____ Document section

Simplify bucketing logic in ldb-ttl

author Mayank Agarwal <amayank@fb.com>

Thu, 20 Jun 2013 18:50:33 +0000 (11:50 -0700)

committer Mayank Agarwal <amayank@fb.com>

Fri, 21 Jun 2013 16:49:24 +0000 (09:49 -0700)
author Mayank Agarwal <amayank@fb.com>
Thu, 20 Jun 2013 18:50:33 +0000 (11:50 -0700)
committer Mayank Agarwal <amayank@fb.com>
Fri, 21 Jun 2013 16:49:24 +0000 (09:49 -0700)
diff --git a/util/ldb_cmd.cc b/util/ldb_cmd.cc

index 8476f3e8eae23e43cecc67e661592432f89e626b..780d3d2a4afe4984ca3c8b54852afacd797ff10c 100644 (file)
--- a/util/ldb_cmd.cc
+++ b/util/ldb_cmd.cc
@@ -538,20 +538,16 @@ string ReadableTime(int unixtime) {
  
  // This function only called when it's the sane case of >1 buckets in time-range
  // Also called only when timekv falls between ttl_start and ttl_end provided
-void IncBucketCounts(uint64_t* bucket_counts, int ttl_start, int time_range,
-      int bucket_size, int timekv, int num_buckets) {
-  if (time_range <= 0 || timekv < ttl_start || timekv > (ttl_start + time_range)

________
____ Supplied records

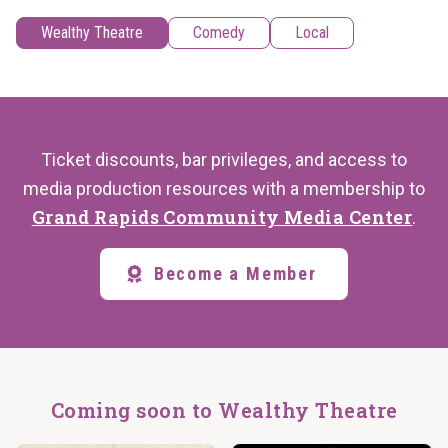
Wealthy Theatre
Comedy
Local
Ticket discounts, bar privileges, and access to
media production resources with a membership to
Grand Rapids Community Media Center
.
Become a Member
Coming soon to Wealthy Theatre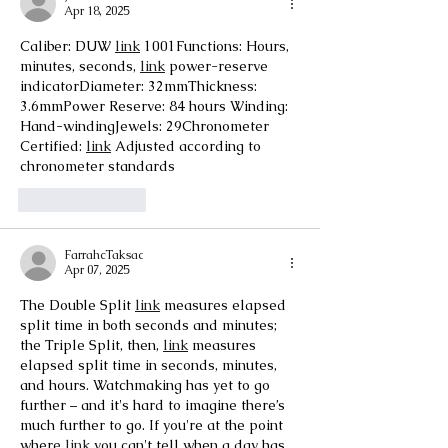
Apr 18, 2025
Caliber: DUW 
link
 1001Functions: Hours, 
minutes, seconds, 
link
 power-reserve 
indicatorDiameter: 32mmThickness: 
3.6mmPower Reserve: 84 hours Winding: 
Hand-windingJewels: 29Chronometer 
Certified: 
link
 Adjusted according to 
chronometer standards
Like
Reply
FarrahcTaksac
Apr 07, 2025
The Double Split 
link
 measures elapsed 
split time in both seconds and minutes; 
the Triple Split, then, 
link
 measures 
elapsed split time in seconds, minutes, 
and hours. Watchmaking has yet to go 
further – and it's hard to imagine there’s 
much further to go. If you're at the point 
where 
link
 you can't tell when a day has 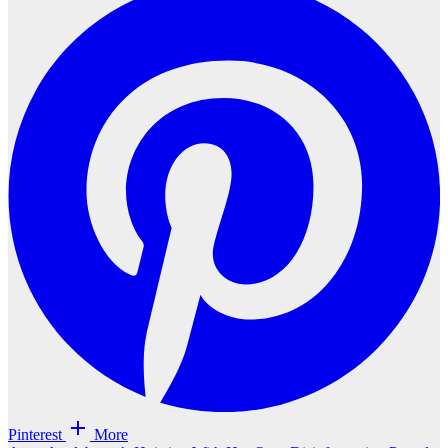
Pinterest
More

________

**Exercise details:**
Print the portion of the ldb-ttl commit page between "--- a/util/ldb_cmd.cc" and "v > (ttl_start + time_range)", inclusive.

**Your response:**
--- a/util/ldb_cmd.cc
+++ b/util/ldb_cmd.cc
@@ -538,20 +538,16 @@ string ReadableTime(int unixtime) {
  
  // This function only called when it's the sane case of >1 buckets in time-range
  // Also called only when timekv falls between ttl_start and ttl_end provided
-void IncBucketCounts(uint64_t* bucket_counts, int ttl_start, int time_range,
-      int bucket_size, int timekv, int num_buckets) {
-  if (time_range <= 0 || timekv < ttl_start || timekv > (ttl_start + time_range)